In the drawing are at the relevant points of the exchanger the oxygen concentration information in the water or in the test air in the above Entered designation, so at the lower end of the exchange tube 3, the oxygen concentration cw in the water and at the upper end the corresponding concentration after the exchange, namely cw ', Likewise at the lower frit outlet of the feed pipe 4 is the initial one Oxygen concentration in the test air CL and above the exchange pipe in the air space below the bell the concentration CL ', which is in the air after the exchange adjusts.

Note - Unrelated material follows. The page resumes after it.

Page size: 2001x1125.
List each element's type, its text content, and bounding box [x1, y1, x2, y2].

There is 16 in the suction line for checking and calibrating the device the pump 11 attached a secondary line 17 through which the sucked by the pump Air can be diluted with additional nitrogen in measurable quantities. The z. B. removed from a bomb 18 nitrogen flows through a Reaelventil 19 and passes a flow meter 20.

This is calibrated in two ways that it is suitable for a certain flow rate the oxygen content directly on the flow meter 12 on the pressure side of the pump of the water to be tested indicates which is available. if at a certain Addition of nitrogen to the test air conveyed by the pump 11 in the magnetic Oxygen meter no difference in the partial pressure of oxygen in the exchanger sent in and escaping gas is determined.

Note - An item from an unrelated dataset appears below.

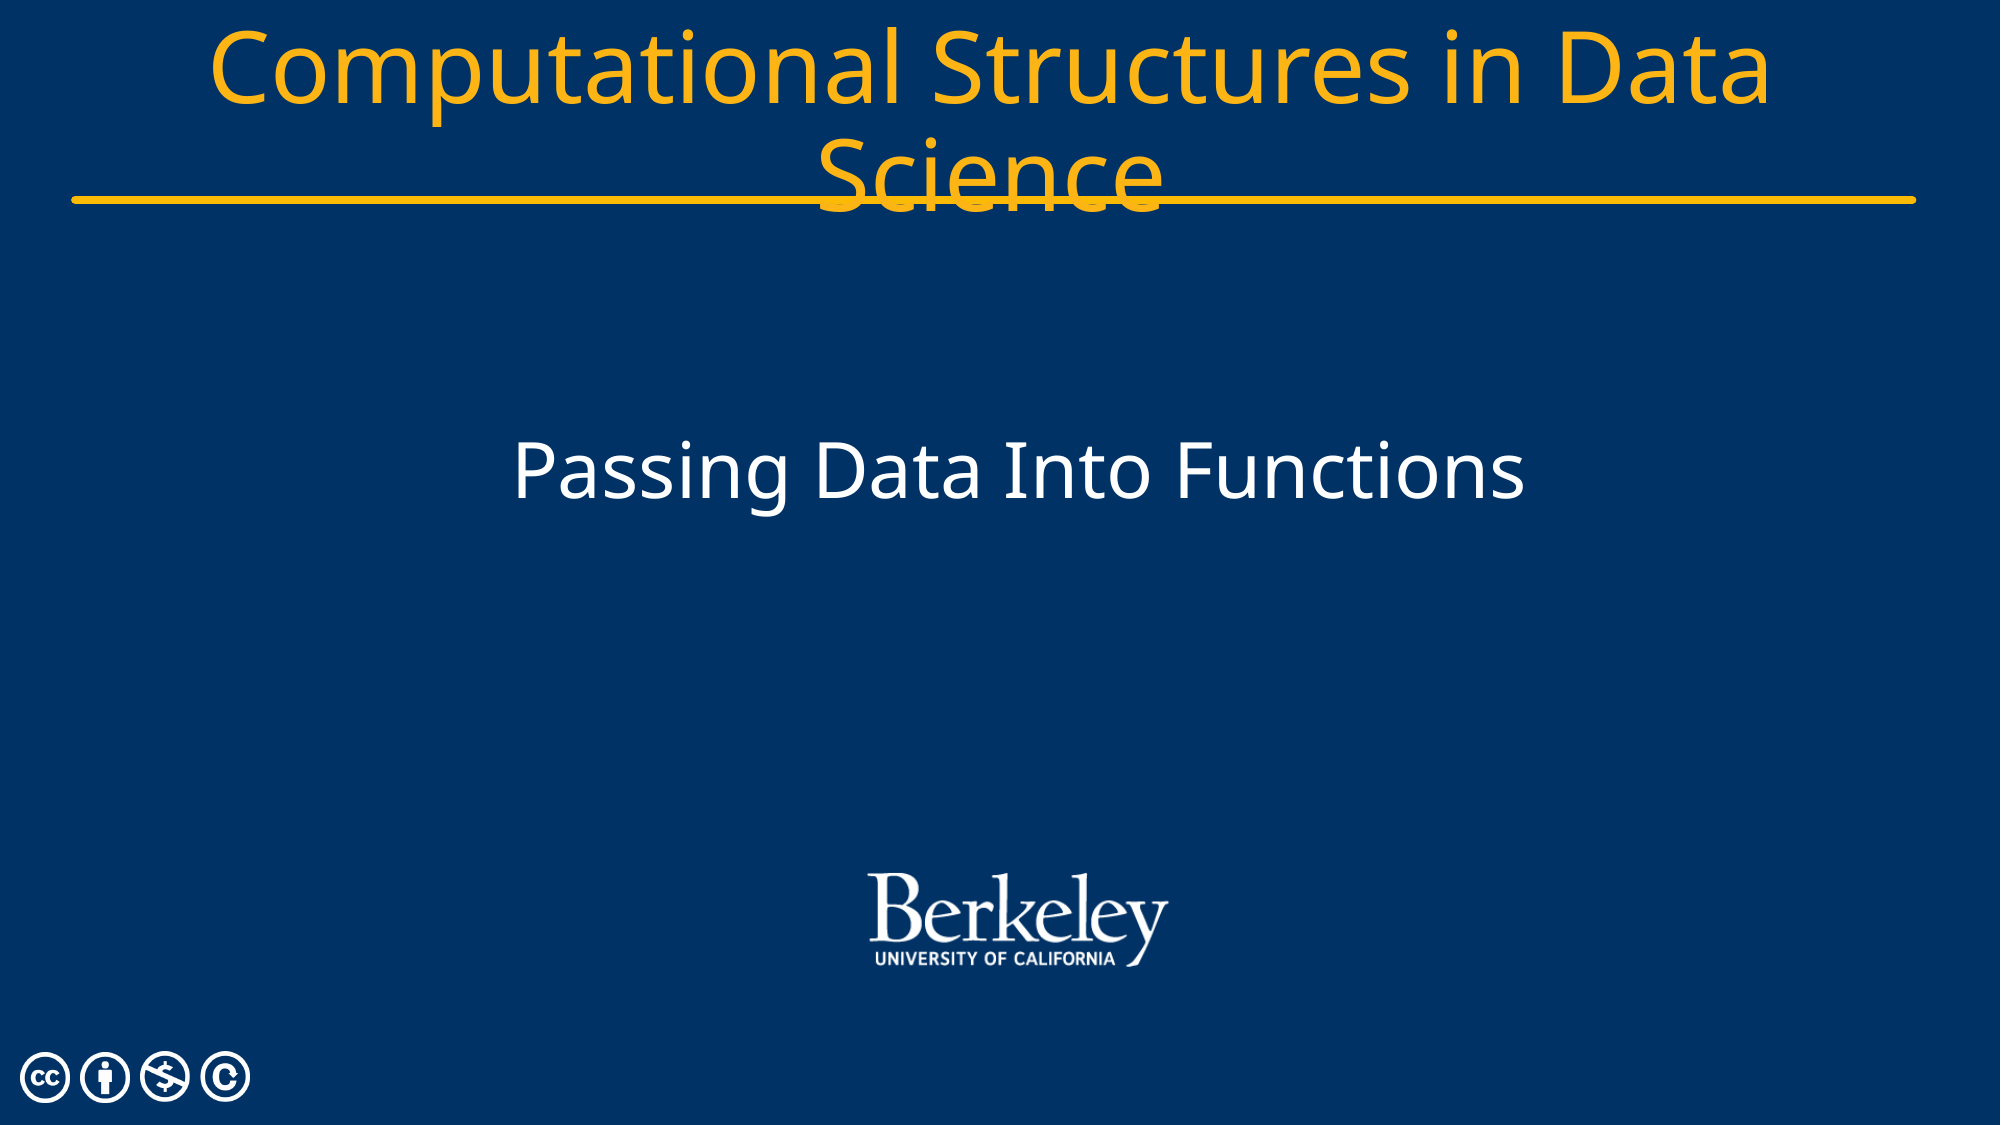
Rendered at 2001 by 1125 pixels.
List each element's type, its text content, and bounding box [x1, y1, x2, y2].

Recommended for the practical use of the device described it is in the polyethylene hose used for the return line (line 7) to attach an insulated copper wire. which is heated electrically to create condensation to prevent water vapor in this hose line.

Fig. 2 shows a further embodiment of a measuring device according to of the invention, also in a purely schematic representation. The device consists from an injector 21, in the above at 22 that to be checked for its oxygen content A measured amount of water enters under pressure. Test air is sucked in at 23, the amount of which also by a flow meter, as it is z. B. in Fig. 1 several times shown are measured. Separates on the outlet side of the injector the entrained gas in the space 24 above the liquid 25 again, wherein the liquid is continuously drained through an overflow pipe 26. The secluded Gas from space 24, the oxygen partial pressure of which has occurred in the injector The exchange is usually different from that of the fresh air L, which is sucked in at 23 is, by a purely schematically drawn line 27 is also a purely schematically drawn magnetic oxygen meter 28 supplied. Also this one Oxygen meter is expediently designed as a differential device as in Fig. 1, too what purpose then besides the changed air supplied through the line 27 also through another line unchanged air to a second measuring point to be led. The difference in oxygen partial pressure determined at these two points is then as in the embodiment of FIG. 1 by means of a Wheatstone bridge circuit od. The like. For measuring and registering the oxygen content in the examined Water uses PATENT CLAIMS: 1. Method for monitoring oxygen levels of river and sewage. characterized in that the principle known per se, the oxygen content of the water in an exchanger with an auxiliary gas in one To bring equilibrium and from the measured changes in the composition of the Auxiliary gas to determine the oxygen content to be monitored, applied in the manner is that air is used as the auxiliary gas, which takes place at the exchange point Change in oxygen content is continuously measured.

2. Device for measuring the oxygen content of river or sewage water according to the method of claim 1 with the aid of a magnetic differential oxygen meter, characterized in that the measuring device (8) with one at the test point, for. B. connected to a float, arranged gas bubble exchanger (1) by pipes is, one of which (4) for the forwarding of a guided through the knife part (9) measurable amount of air and its other (7) to return the through the other Knife part (10) guided measurable amount of air with changed oxygen content serves.

Claims (1)

Considered publications: German Patent Specifications No. 584 767, 604 893, 642 661.